To understand the Inception Neural Network, we need to begin by fully grasping the inception module, which is constructed by combining the filters from all sizes and performing convolutional on the output from the earlier layers. The module enables a sparse convolutional neural network to function with a construction having a normal density.
Melek also pointed out that if 1x1 convolutions used before the larger filters are applied in a reasonable manner, the performance will not decrease. He also mentioned that the inception module first applies 1x1 convolution to the input, then stacks the various convolution possibilities. In addition to all these, the inception networks help update features from hidden units at early layers, because early layers are not affected enough by softmax layer in the last row. These side branches also have regularization effects since the loss function is being used for the prediction process and to prevent overfitting.
Since we are dealing with a huge amount of data, training the models from scratch will take too much time and computational power.

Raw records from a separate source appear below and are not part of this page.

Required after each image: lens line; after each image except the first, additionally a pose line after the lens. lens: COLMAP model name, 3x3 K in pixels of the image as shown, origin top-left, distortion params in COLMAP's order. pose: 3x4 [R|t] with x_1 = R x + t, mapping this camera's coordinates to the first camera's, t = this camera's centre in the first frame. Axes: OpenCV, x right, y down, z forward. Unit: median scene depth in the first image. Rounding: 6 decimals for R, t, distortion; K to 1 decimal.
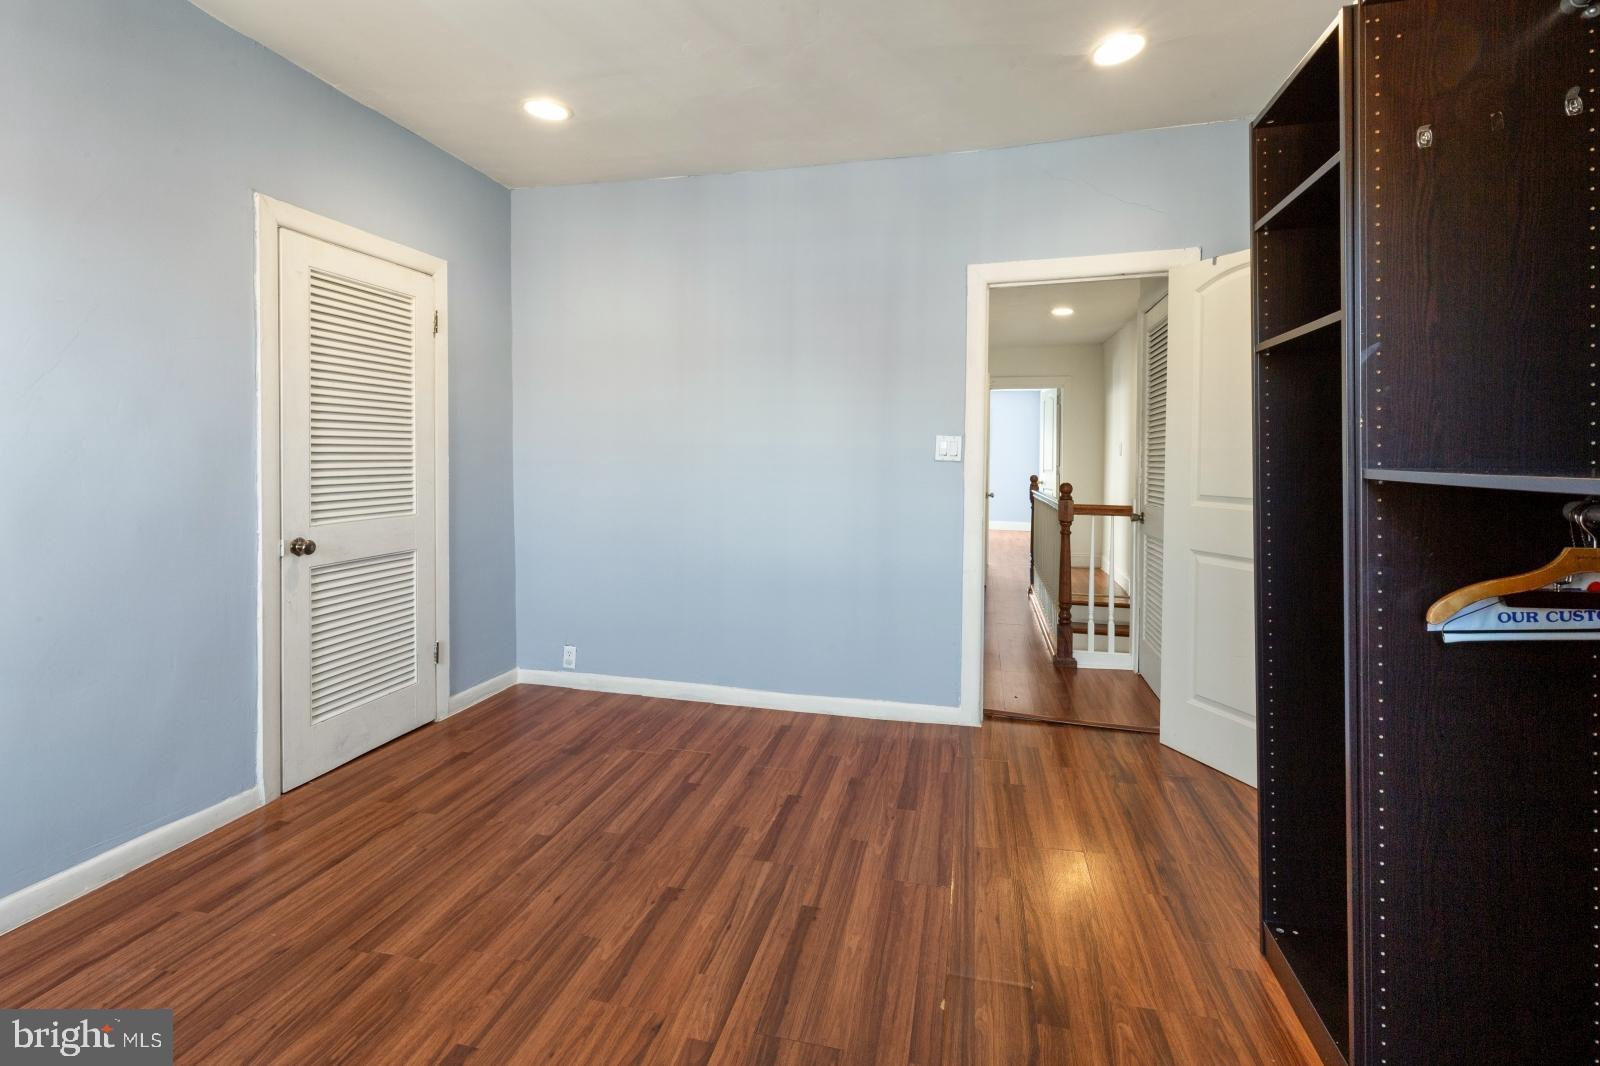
lens RADIAL K [[758.5, 0, 793.9], [0, 758.5, 472.7], [0, 0, 1]] dist [0.002681, 0.000262]
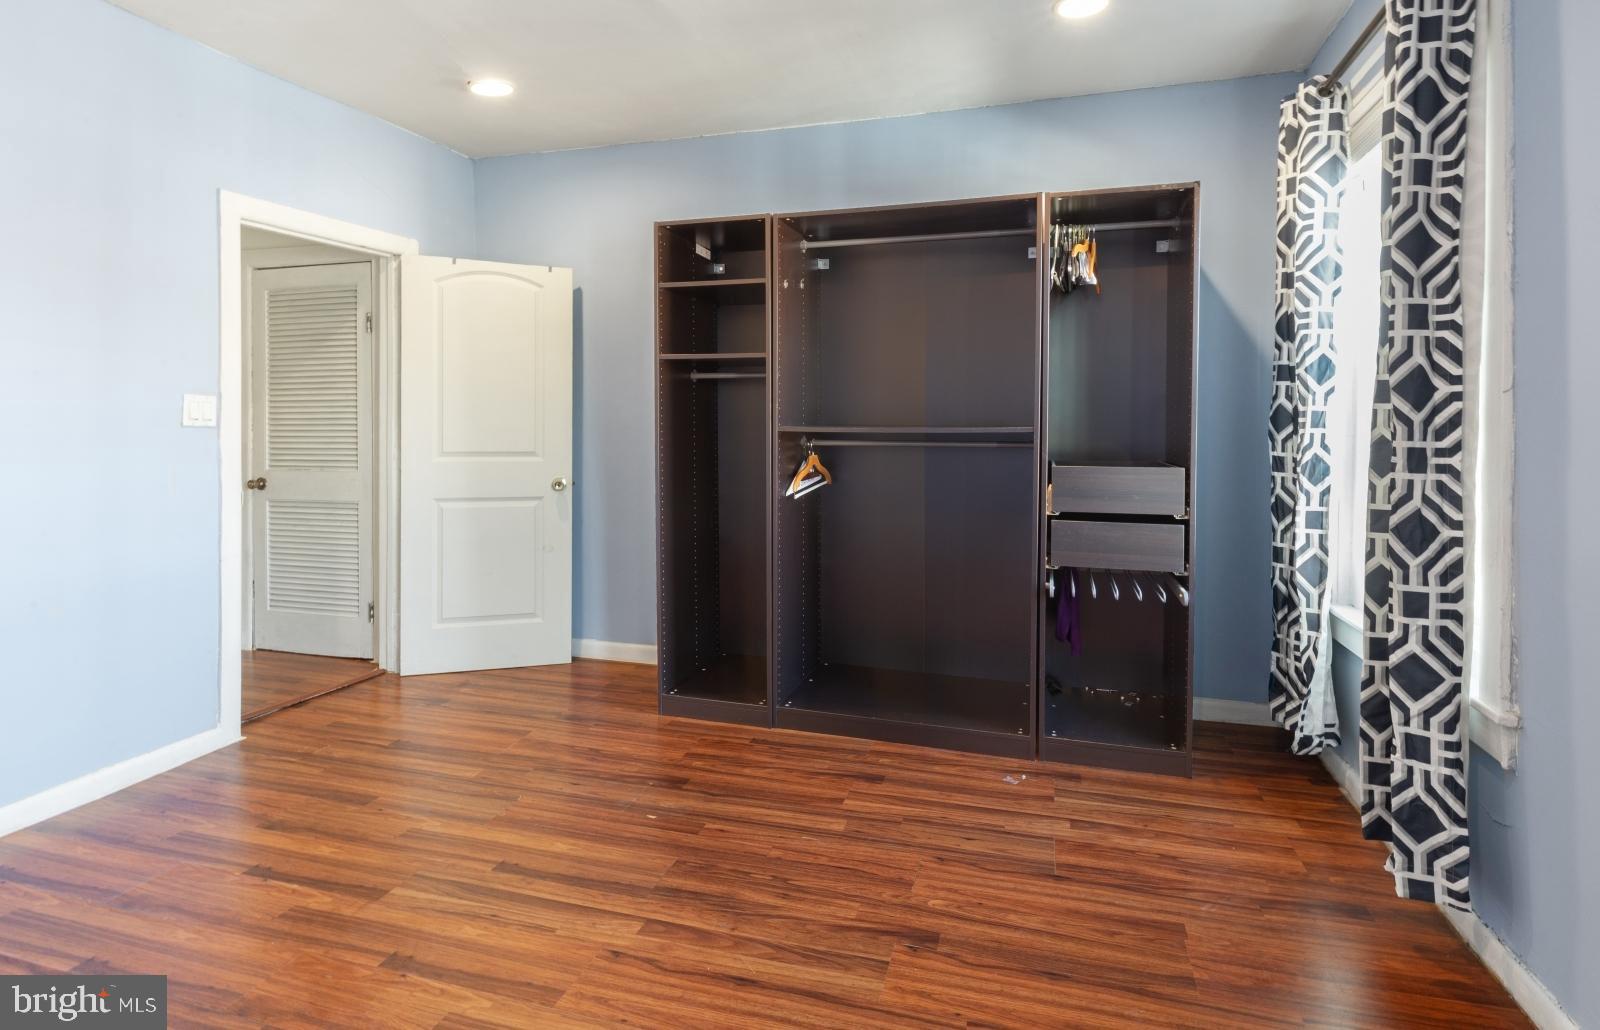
lens RADIAL K [[781.1, 0, 826.1], [0, 781.1, 443.7], [0, 0, 1]] dist [-0.002171, -0.000438]
pose [[0.026306, -0.034682, 0.999052, -0.804192], [0.020913, 0.999198, 0.034136, -0.015627], [-0.999435, 0.019996, 0.027010, 0.421809]]
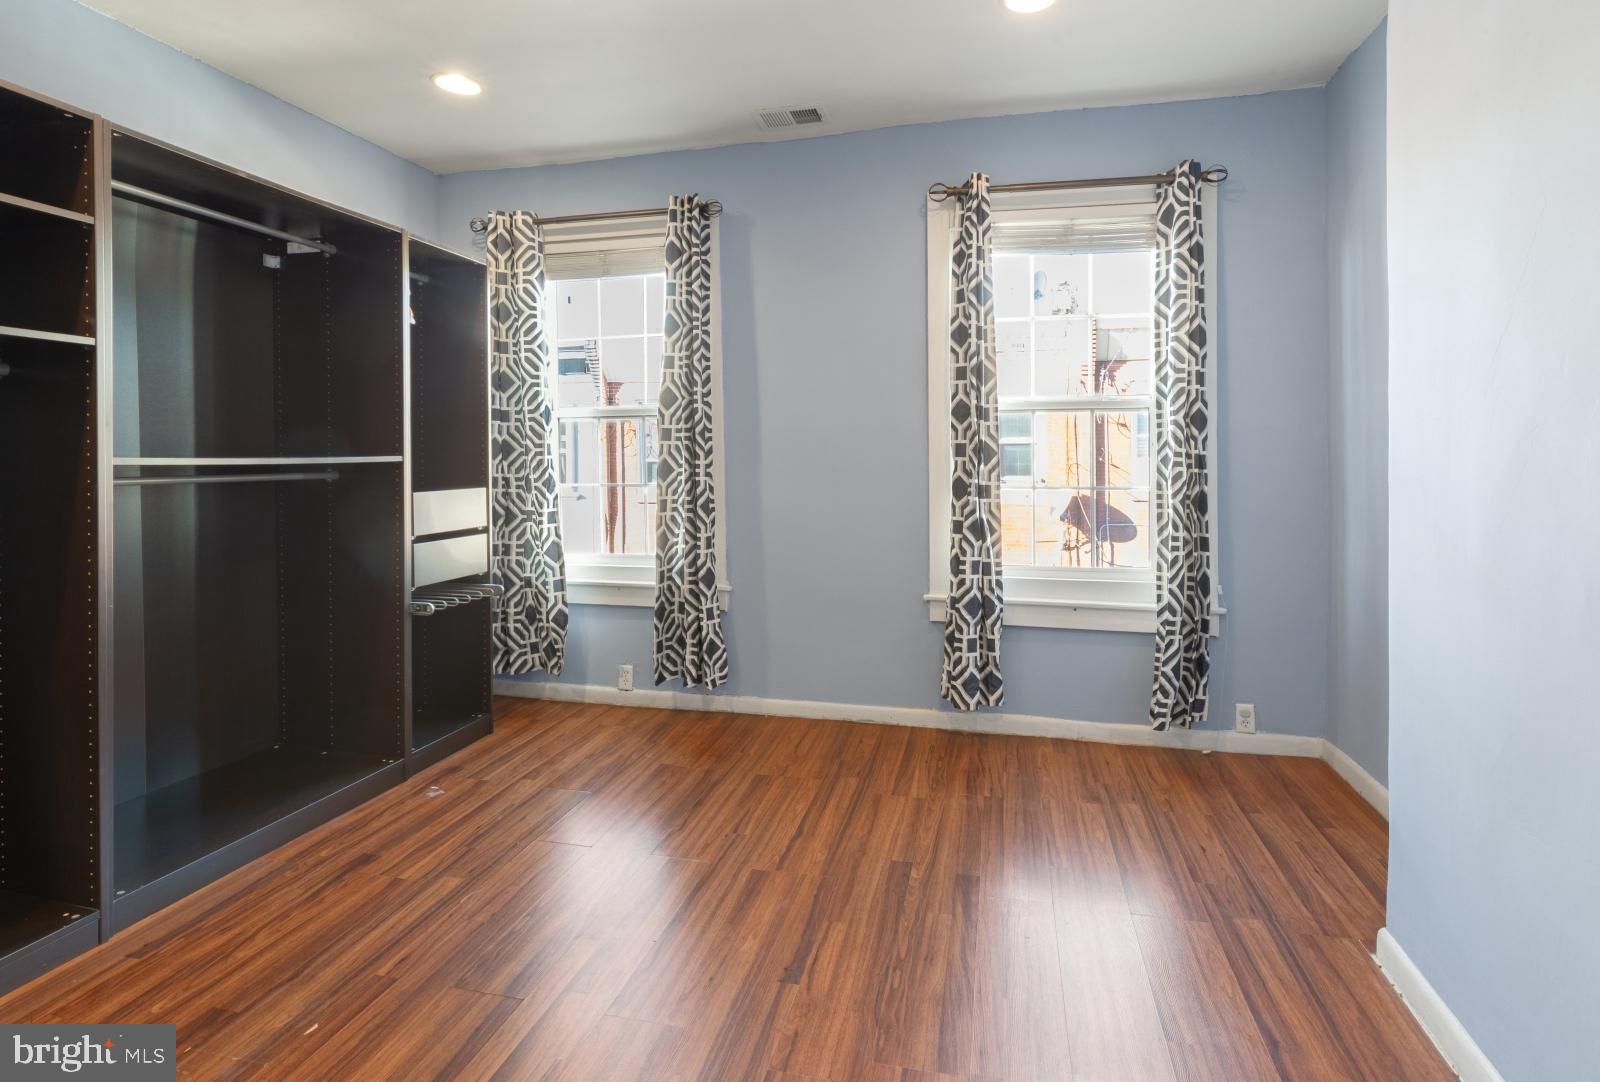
lens RADIAL K [[799.3, 0, 807.1], [0, 799.3, 484.6], [0, 0, 1]] dist [-0.003219, -0.000477]
pose [[-0.999958, -0.006145, -0.006779, -0.274980], [-0.006570, 0.997895, 0.064513, -0.033298], [0.006368, 0.064555, -0.997894, 1.316220]]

Thus, Melek highlighted the importance of using open source implementation and transferring the knowledge someone else gained by training their network to our model, which is a method called Transfer Learning, a technique used when we already have a model trained on one task which may be re-purposed on a second related task.
By doing that we may have higher performance and start a higher curve and also you may end up with a higher asymptote. Therefore, this technique is highly recommended for cases where we have limited sources and time, especially when it comes to computer vision projects. When we have a small dataset, we may freeze the parameters in all of these layers of the network and we would just train the parameters associated with our softmax layer. When we have a larger label data set, another thing to consider is to freeze a group of layers.

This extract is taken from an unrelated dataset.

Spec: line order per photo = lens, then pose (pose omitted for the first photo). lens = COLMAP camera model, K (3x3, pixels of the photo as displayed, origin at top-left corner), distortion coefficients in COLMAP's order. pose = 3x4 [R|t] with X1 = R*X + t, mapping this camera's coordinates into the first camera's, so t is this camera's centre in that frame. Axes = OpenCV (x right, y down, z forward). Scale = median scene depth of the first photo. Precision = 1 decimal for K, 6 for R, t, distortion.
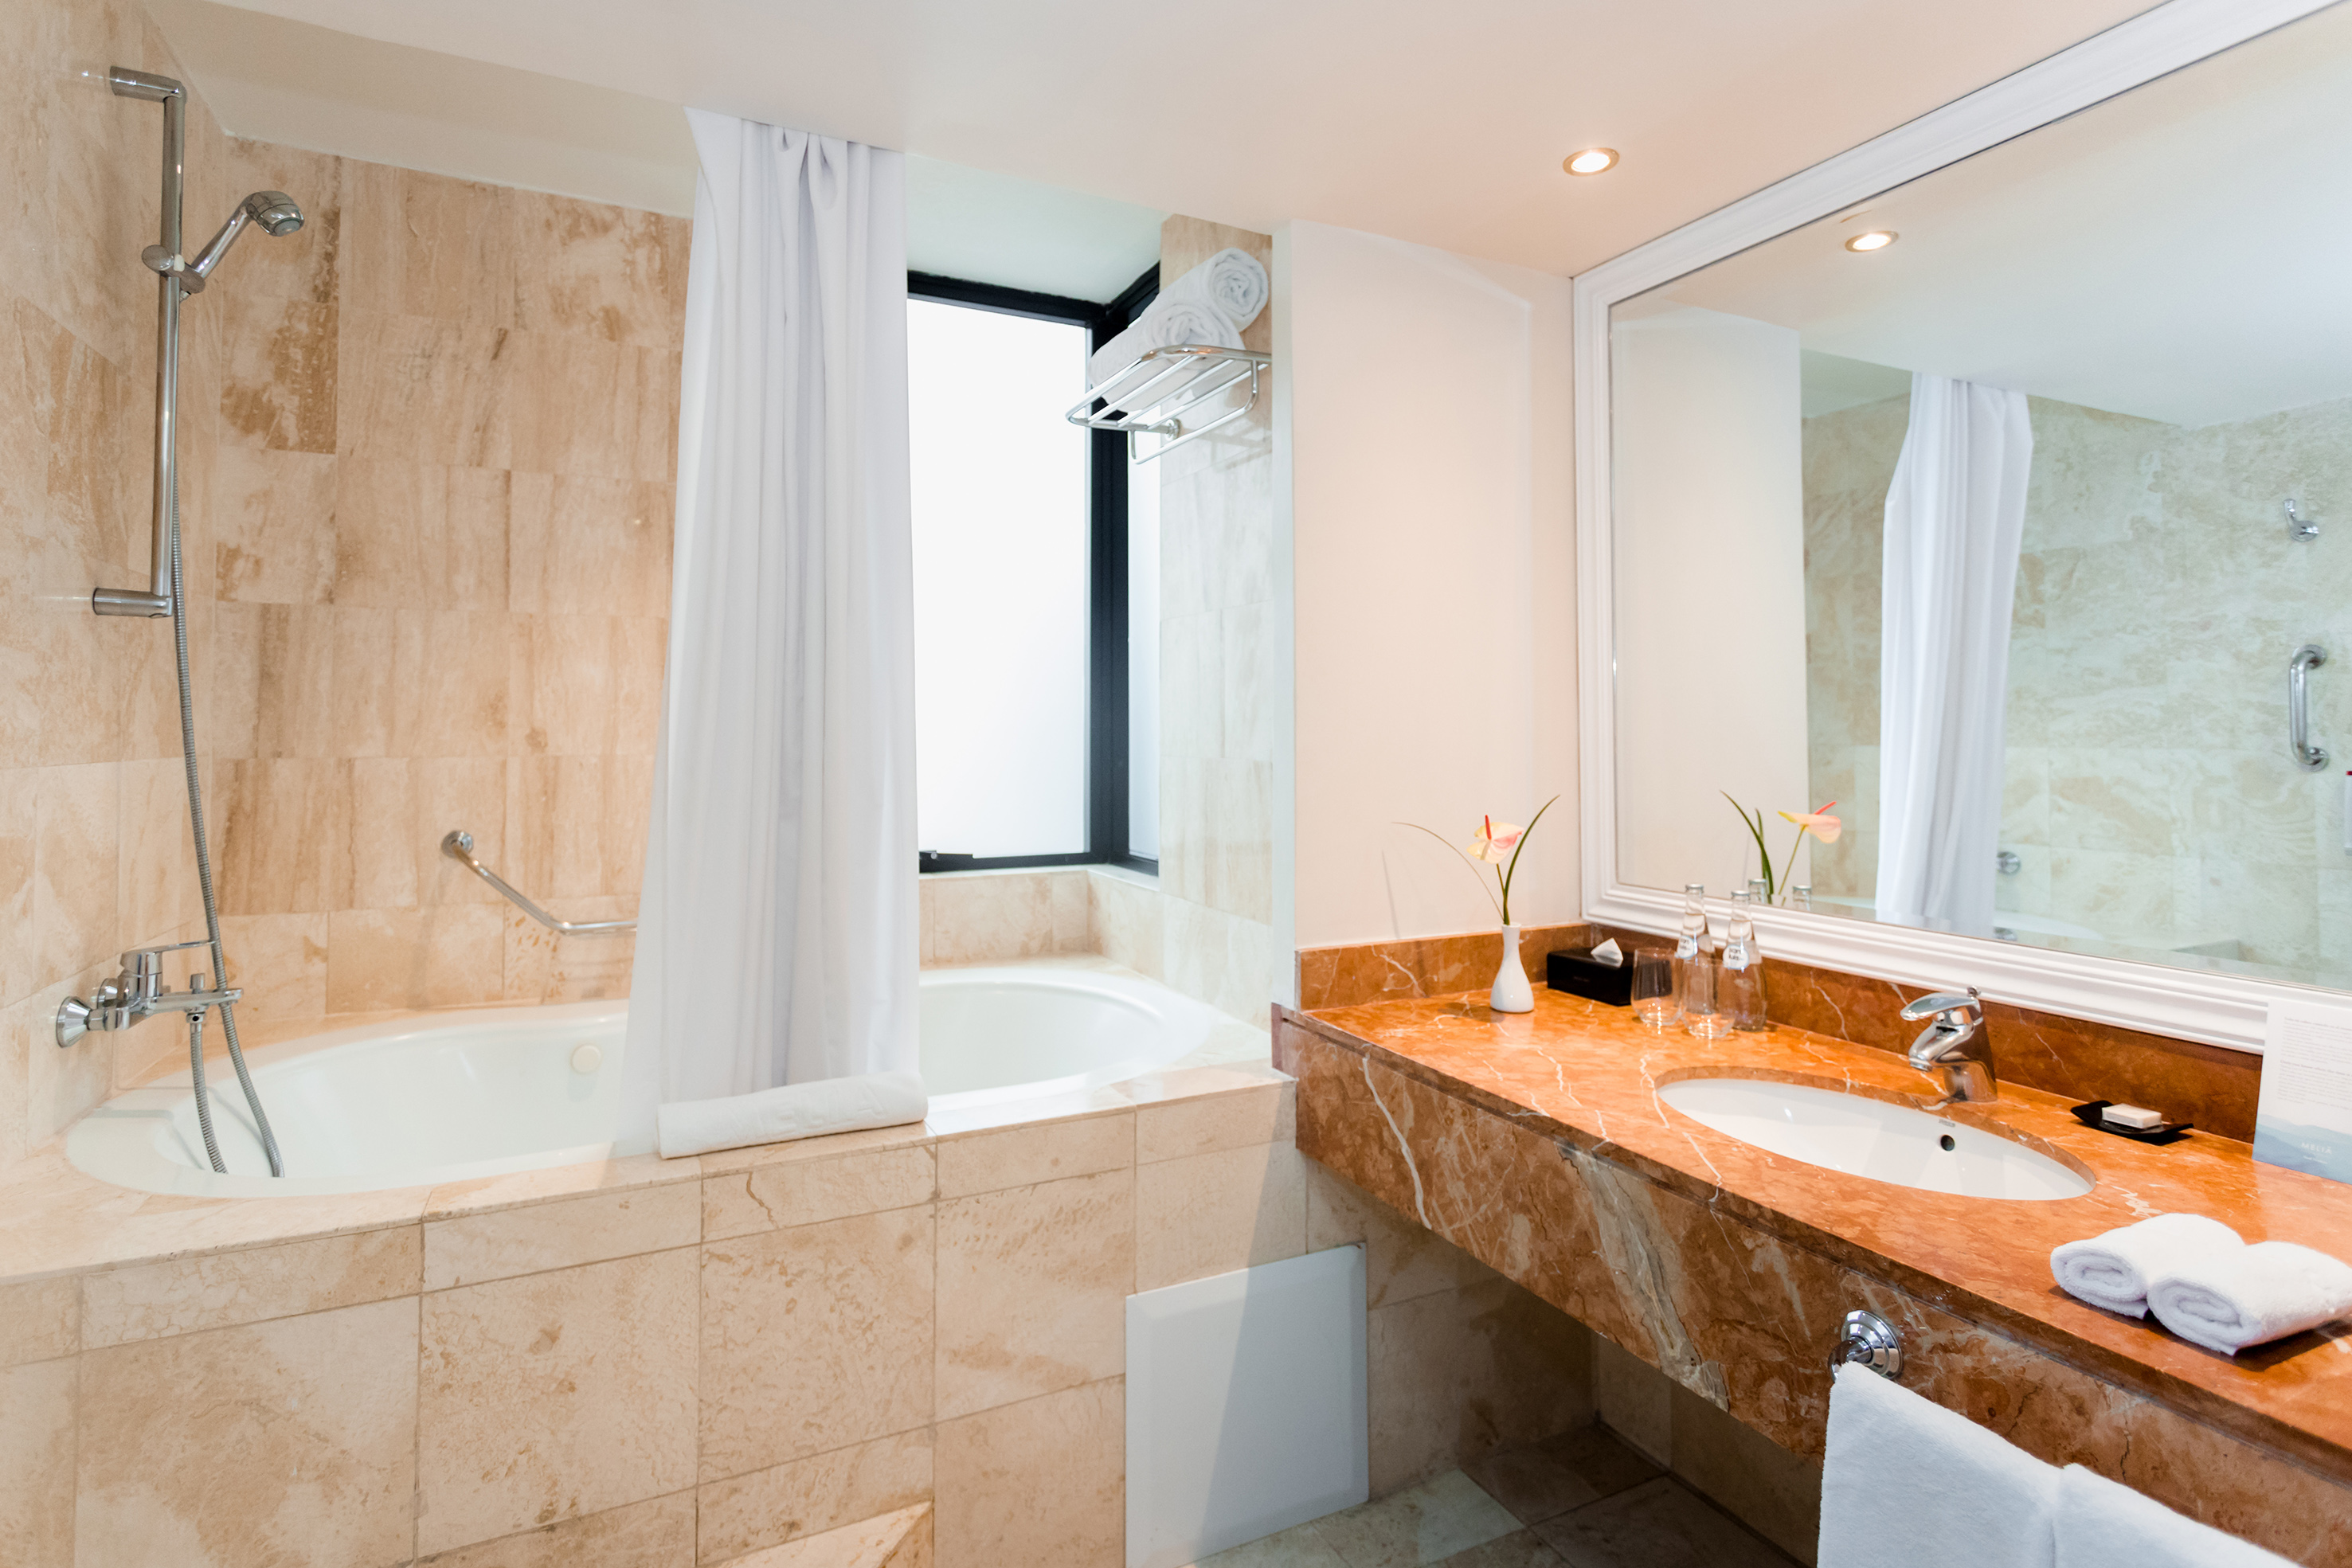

Melek proceeded to talk about real life solutions to benefit from while dealing with these complex process, like data augmentation. There are various data augmentation techniques, each with its own perks, that can be used while training our structure; such as mirroring, where we flip the image horizontally, as well as random cropping, rotating and shearing of the images.
Additionally, Melek talked about another data augmentation method named color distortion. He stated that one of the efficient ways to implement color distortion is to use an algorithm called PCA. PCA is designed in a way that can shift those colors’ R-G-B values based on which values are the most present. The images with intensive green values and minimal blue values will have their green values altered the most through PCA Color Augmentation.
After the discussions, Melek guided us while we implemented these concepts we have learned with Keras and collaboratively solved the assignments.
Next week, we will learn how to use our convolutional neural networks for a much more complicated cause called Object Detection.
Guide of the WeeK: AHMET MELEK
Ahmet Melek is studying Business Management at Bogazici University. He previously worked on topics Blockchain, Biometrics and Semantic Web.
His main interest is Brain-Computer Interfaces. More specifically, Machine Learning approaches on Signal Classification.